Again, I think there are arguments that might elevate the assumptions of this post into "remotely plausible" territory, but there are, I am pretty sure, no arguments presently available to humanity that elevate the assumptions of this post into "reasonable to take as a given in a blogpost without extensive caveats".
I think if someone came to me and was like "yes, I get that this sounds crazy, but I think here is an argument for why 7 bees might be more important than a human" then I would of course hear them out. I don't think considering this as a hypothesis is crazy.
If someone comes to me and says "Look, I did not arrive at this conclusion via the usual crazy RP welfare-range multiplication insanity, but I have come to the confident conclusion that 7 bees are more important than a human, and I will now start using that as the basis for important real-world decisions I am making" then... I would hear you out, and also honestly make sure I keep my distance from you and update you are probably not particularly good at reasoning, and if you take it really seriously, maybe a bit unhinged.
So the prior analysis weighs heavily in my mind. I don't think we have much good foundational grounding for morality that allows one to arrive at confident conclusions of this kind, that are so counter to basically all other moral intuitions and heuristics we have, and so if anyone does, I think that alone is quite a bit of evidence that something fishy is going on.

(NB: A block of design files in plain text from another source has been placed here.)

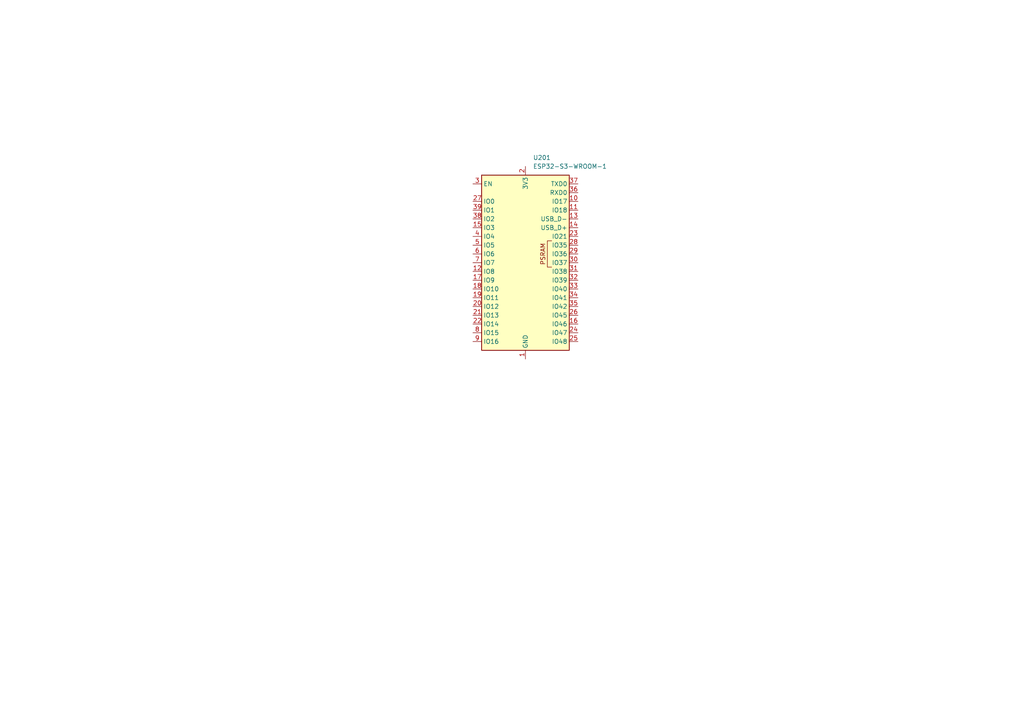
<source format=kicad_sch>
(kicad_sch
	(version 20231120)
	(generator "eeschema")
	(generator_version "8.0")
	(uuid "6945f399-697e-432b-a1ba-308452fe883c")
	(paper "A4")
	
	(symbol
		(lib_id "RF_Module:ESP32-S3-WROOM-1")
		(at 152.4 76.2 0)
		(unit 1)
		(exclude_from_sim no)
		(in_bom yes)
		(on_board yes)
		(dnp no)
		(fields_autoplaced yes)
		(uuid "0710a182-babf-4403-a415-fe4576cc7344")
		(property "Reference" "U201"
			(at 154.5941 45.72 0)
			(effects
				(font
					(size 1.27 1.27)
				)
				(justify left)
			)
		)
		(property "Value" "ESP32-S3-WROOM-1"
			(at 154.5941 48.26 0)
			(effects
				(font
					(size 1.27 1.27)
				)
				(justify left)
			)
		)
		(property "Footprint" "RF_Module:ESP32-S3-WROOM-1"
			(at 152.4 73.66 0)
			(effects
				(font
					(size 1.27 1.27)
				)
				(hide yes)
			)
		)
		(property "Datasheet" "https://www.espressif.com/sites/default/files/documentation/esp32-s3-wroom-1_wroom-1u_datasheet_en.pdf"
			(at 152.4 76.2 0)
			(effects
				(font
					(size 1.27 1.27)
				)
				(hide yes)
			)
		)
		(property "Description" "RF Module, ESP32-S3 SoC, Wi-Fi 802.11b/g/n, Bluetooth, BLE, 32-bit, 3.3V, onboard antenna, SMD"
			(at 152.4 76.2 0)
			(effects
				(font
					(size 1.27 1.27)
				)
				(hide yes)
			)
		)
		(pin "20"
			(uuid "994d8579-396a-4e14-b944-a61bc33cfed2")
		)
		(pin "33"
			(uuid "fb4aa35e-13cd-44f0-86c6-ef29985e90bb")
		)
		(pin "34"
			(uuid "6deb0842-845b-4f36-a64d-4ea8eba659c1")
		)
		(pin "35"
			(uuid "215dfbc0-5529-4d44-a1cf-69e43b569dc3")
		)
		(pin "11"
			(uuid "b177086b-8405-4d8b-ac54-0d2eb078eeee")
		)
		(pin "1"
			(uuid "05636234-2cbf-4d66-b3ec-5fb8684dfa2c")
		)
		(pin "10"
			(uuid "f2285adc-9078-43e3-aefb-332e748dbb04")
		)
		(pin "16"
			(uuid "525a96ae-ab24-4414-9d31-0670aab9e4d1")
		)
		(pin "14"
			(uuid "30fa3675-d8d4-4513-9544-ec987daa1423")
		)
		(pin "13"
			(uuid "f3bd8ed7-82b1-40e2-9a84-3c5ffe11244b")
		)
		(pin "30"
			(uuid "8bcd9949-6a96-4ac8-ae46-9b704569fc42")
		)
		(pin "31"
			(uuid "6112430c-e719-41bc-a877-7ce38bcd7670")
		)
		(pin "32"
			(uuid "22615815-3dd3-4afe-a2be-119fec1647c1")
		)
		(pin "2"
			(uuid "b6bbfae3-4365-456b-aebb-940dbda53d1b")
		)
		(pin "15"
			(uuid "1ca71737-13ec-43a3-bc61-ba1c11321364")
		)
		(pin "25"
			(uuid "f6557ff9-26c1-48ee-be60-621518e1b8af")
		)
		(pin "26"
			(uuid "93761989-bd24-4d4a-a8e5-1d097721abc9")
		)
		(pin "4"
			(uuid "6dea9e22-db91-4116-a685-5ccaaf1e7d67")
		)
		(pin "40"
			(uuid "f164251f-e099-409e-a96b-105f0e1d96d6")
		)
		(pin "41"
			(uuid "f7f6d607-e911-46aa-9121-91d595a82fbf")
		)
		(pin "36"
			(uuid "1f4178b6-f363-40d4-ae30-82aa435183ec")
		)
		(pin "37"
			(uuid "99372ce9-3ed7-461d-b1e7-1599dcfeb6b7")
		)
		(pin "38"
			(uuid "57afa6d4-17b3-4da0-9e17-ca771b20c43f")
		)
		(pin "23"
			(uuid "a46818a0-15bd-4952-b344-0c9689cf09c4")
		)
		(pin "24"
			(uuid "43eaf20a-c14d-4f09-89d8-89638b7d449c")
		)
		(pin "39"
			(uuid "7e492d1f-1143-4fbe-b429-42d03bb9ae5c")
		)
		(pin "21"
			(uuid "cd2f6051-ccee-4502-89d5-72aa7f43170c")
		)
		(pin "27"
			(uuid "65279093-99c0-4aff-a994-a6cecbfa16fd")
		)
		(pin "28"
			(uuid "b5ff409d-6435-4860-8ddd-ab7e1766bbe2")
		)
		(pin "5"
			(uuid "f7fb8e22-218e-48f6-8ab0-51278de52bb1")
		)
		(pin "6"
			(uuid "cf2ff5e4-87f2-4381-bfd1-adbf81603958")
		)
		(pin "7"
			(uuid "877e7d9f-337a-4e30-afcf-e27e929cc1da")
		)
		(pin "8"
			(uuid "30d07f57-2df3-48f0-9d90-dec18cf6e8af")
		)
		(pin "9"
			(uuid "1e72ae8f-7686-46e1-ac83-861a9b5fe66d")
		)
		(pin "12"
			(uuid "b94458a8-a7ba-46e8-8d52-1d43a5e1ae36")
		)
		(pin "18"
			(uuid "f6cacd3d-6758-403e-ab62-5847886e8fc1")
		)
		(pin "19"
			(uuid "ab9157e7-6f20-4cb3-ab1a-1bffb3298220")
		)
		(pin "22"
			(uuid "86e45735-4302-4ff4-bfa2-cfdd398f9fc7")
		)
		(pin "17"
			(uuid "cc502ee6-2c31-4bab-976c-e8ecdcb71f97")
		)
		(pin "29"
			(uuid "4a7379d4-e9ed-4071-8db4-2e2fa645f07b")
		)
		(pin "3"
			(uuid "c7b734e4-3966-4652-86dd-73b582330157")
		)
		(instances
			(project ""
				(path "/48ddfdd8-68fa-4e63-aa18-bc113cdf8cfa/971439fe-c8ce-4450-821c-537e8691d398"
					(reference "U201")
					(unit 1)
				)
			)
		)
	)
)

</source>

I just don’t think that saying things like “extremely unlikely” or implying someone hasn’t “thought about [x] reasonably at all” is either productive or particularly accurate when we’re talking about something for which we have very little well-grounded knowledge.
I agree that some amount of extreme uncertainty is appropriate, but this doesn't mean that no conclusions are therefore insane. If someone was doing estimates that take into account extreme uncertainty, I would be much less upset! Instead the post says things like this:
If we assume very very very conservatively that a day of honey bee life is as unpleasant as a day spent attending a boring lecture, and then multiply by .15 to take into account the fact bees are probably less sentient than people
That is not a position of extreme uncertainty! And I really don't think there exist any arguments that would collapse this uncertainty in a reasonable way for the OP here, that I just haven't encountered.

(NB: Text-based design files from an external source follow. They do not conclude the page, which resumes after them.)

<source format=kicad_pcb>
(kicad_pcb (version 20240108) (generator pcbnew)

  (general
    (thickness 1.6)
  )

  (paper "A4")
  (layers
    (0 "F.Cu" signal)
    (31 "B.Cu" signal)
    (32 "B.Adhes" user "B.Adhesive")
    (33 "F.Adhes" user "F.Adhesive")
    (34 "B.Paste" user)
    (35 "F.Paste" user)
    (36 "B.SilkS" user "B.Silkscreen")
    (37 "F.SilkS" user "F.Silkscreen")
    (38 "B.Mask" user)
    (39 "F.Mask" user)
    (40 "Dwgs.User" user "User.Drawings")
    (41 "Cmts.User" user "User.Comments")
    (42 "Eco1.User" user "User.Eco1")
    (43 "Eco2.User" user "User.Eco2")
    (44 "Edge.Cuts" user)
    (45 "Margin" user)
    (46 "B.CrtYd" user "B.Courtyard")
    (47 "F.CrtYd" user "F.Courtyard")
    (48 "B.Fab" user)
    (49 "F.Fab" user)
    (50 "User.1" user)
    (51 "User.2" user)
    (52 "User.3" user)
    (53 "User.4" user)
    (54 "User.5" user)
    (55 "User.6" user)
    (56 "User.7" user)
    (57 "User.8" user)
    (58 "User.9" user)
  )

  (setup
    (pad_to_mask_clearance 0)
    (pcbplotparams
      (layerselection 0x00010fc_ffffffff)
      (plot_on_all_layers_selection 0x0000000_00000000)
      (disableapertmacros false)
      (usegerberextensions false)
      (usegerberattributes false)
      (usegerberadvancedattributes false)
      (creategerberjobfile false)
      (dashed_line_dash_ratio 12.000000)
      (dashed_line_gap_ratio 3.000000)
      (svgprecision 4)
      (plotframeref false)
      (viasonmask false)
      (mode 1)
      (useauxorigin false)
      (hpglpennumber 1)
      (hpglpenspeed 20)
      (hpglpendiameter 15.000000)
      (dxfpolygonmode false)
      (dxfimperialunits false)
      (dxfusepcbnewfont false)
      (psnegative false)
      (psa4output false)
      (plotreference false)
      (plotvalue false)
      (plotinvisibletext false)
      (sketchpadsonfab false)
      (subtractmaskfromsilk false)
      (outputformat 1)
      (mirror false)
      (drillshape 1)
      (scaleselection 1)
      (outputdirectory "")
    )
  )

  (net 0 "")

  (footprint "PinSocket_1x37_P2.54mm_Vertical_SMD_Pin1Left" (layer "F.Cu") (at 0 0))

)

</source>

I think a reasonable position on ethical values is extreme uncertainty. This post is not holding that position. It seems to think that it's a conservative estimate that a day of honey bee life is 15% as bad as a bad human day.
Yep, though of course there are priors. The thing I am saying is that there are at least some things (and not just an extremely small set of things) that it is OK to be rude towards, not that the average quality/value-produced of rude and non-rude content is the same.
For enforcement efficiency reasons, culture schelling point reasons, and various other reasons, it might still make sense to place something like a burden of proof on the person who claims that in this case rudeness and offensiveness is appropriate, so enforcement for rudeness without justification might still make sense, and my guess is does indeed make sense.
Also, for you in-particular, I have seen the things that you tend to be rude and offensive towards, at least historically, and haven't been very happy about that, and so the prior is more skewed against that. My guess is I would tell you in-particular that you have a bad track of aiming it well, and so would request additional justification on the marginal case from your side (similar to how we generally treat repeat criminal offenders different from first-time offenders, and often declare whole sets of actions that are otherwise completely legal from their option pool in prevention of future harm).